President Rawlings once upon a time compared the best hygienic practices of the cat to what he perceived as the unhygienic life styles of Fantis in Cape-Coast which has the accolade of a ‘City of Beautiful Nonsense’. He said it in the home grounds of the Fantis. They did not go berserk. If a similar statement had been made by someone else of Akan extraction against an Ewe or a northerner, it would have been a different ball game. Someone drew my attention to a certain phenomenon. In many Akan areas, it is not uncommon to see non-Akans, particularly Ewes and Northerners living in particular electoral areas being elected by the predominantly Akan people to represent them in the various District Assemblies.
One cannot find an Akan in any part of the northern regions or Volta Region being elected by the people to represent them in their District Assemblies. Well, one may also argue that the Akans in those areas do not offer themselves.
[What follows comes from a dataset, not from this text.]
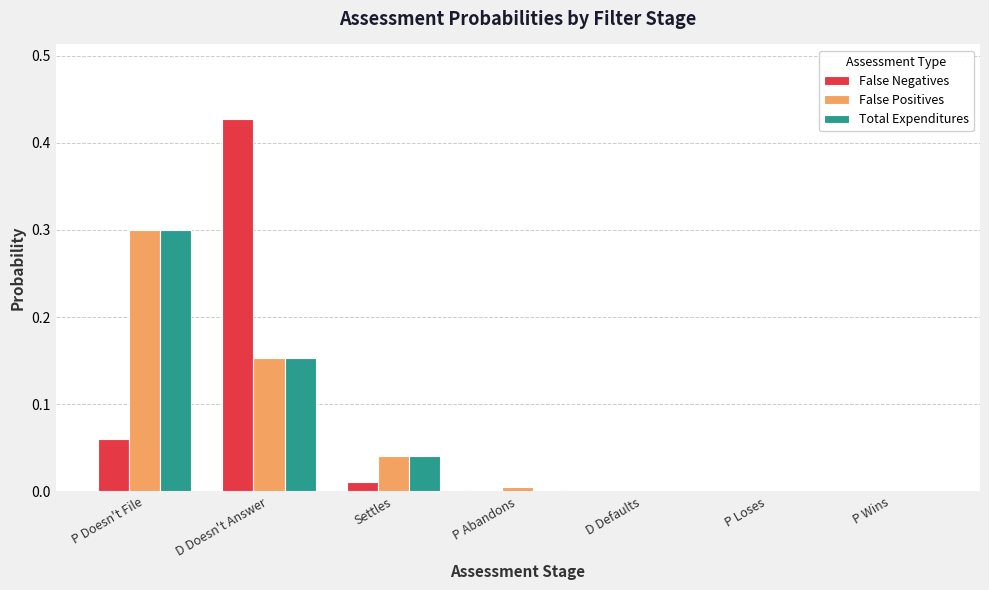

The value of False Positives at P Abandons is 0.0. True or false?

True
A few weeks back, I had a chat, among other great citizens of this country, with Prof. Kwame Karikari. In the course of the conversation, he made us aware that Tumu was doing extremely well in maize production currently and in his view, that part of the country, if properly resourced and guided could lead in maize production in this country. He was making this assertion in the midst of the attack on our farms by pests. Perhaps, it is this knowledge by the former Deputy Minister for Agriculture that made him make those comments, perhaps in an attempt to repudiate an otherwise over exaggerated situation affecting farmers in the three northern regions of this beloved country.
No matter what contrary information he had as regards the agricultural performance in those parts of the country, and the efforts the government generally and the Ministry in particular had taken to ensure that food production does not suffer seriously by the invasion of the pests, the former Deputy Minister was not measured in view of the fact that he was speaking to the whole nation on what he might have perceived as unreasonable complaints by some farmers or politicians in those parts of the country. His over assessment of the issue to include even non-farmers from the three northern regions was totally uncalled for.
He was honourable enough to follow up immediately with unconditional apology.   Sadly, in the modern politics of our generation, a certain group of political tradition has its political survival hinged on playing the minority against the majority in this country. Detestable as the comments of the former Deputy Minister were, were the reactions by my former boss at The Mirror, Alhaji A.B.A. Fuseini really meant to draw the attention of the former Deputy Minister to the unacceptable comments or incite the people of the three northern regions against the Deputy Minister or playing the political advantage?
Some of the comments of the Member of Parliament bordered on threats on the life of the former Deputy Minister. When a blatant falsehood was peddled against a then President Nana Akufo Addo’s nominee for the position of Minister for Energy,  Alhaji A.B.A Fuseini’s voice on attempts by one of his own to destroy the hard won reputation of that individual was never heard. Hon. Boakye Agyarko also comes from an ethnic group, indeed two ethnic groups and from two regions as well. If the people of those regions and ethnic groups had acted in the manner ‘Baba’ did, one can imagine what the situation would have been.
Our reactions to situations, no matter how bad those situations might be, produce the end result and not the situations themselves. Daavi, just three tots in this cold weather.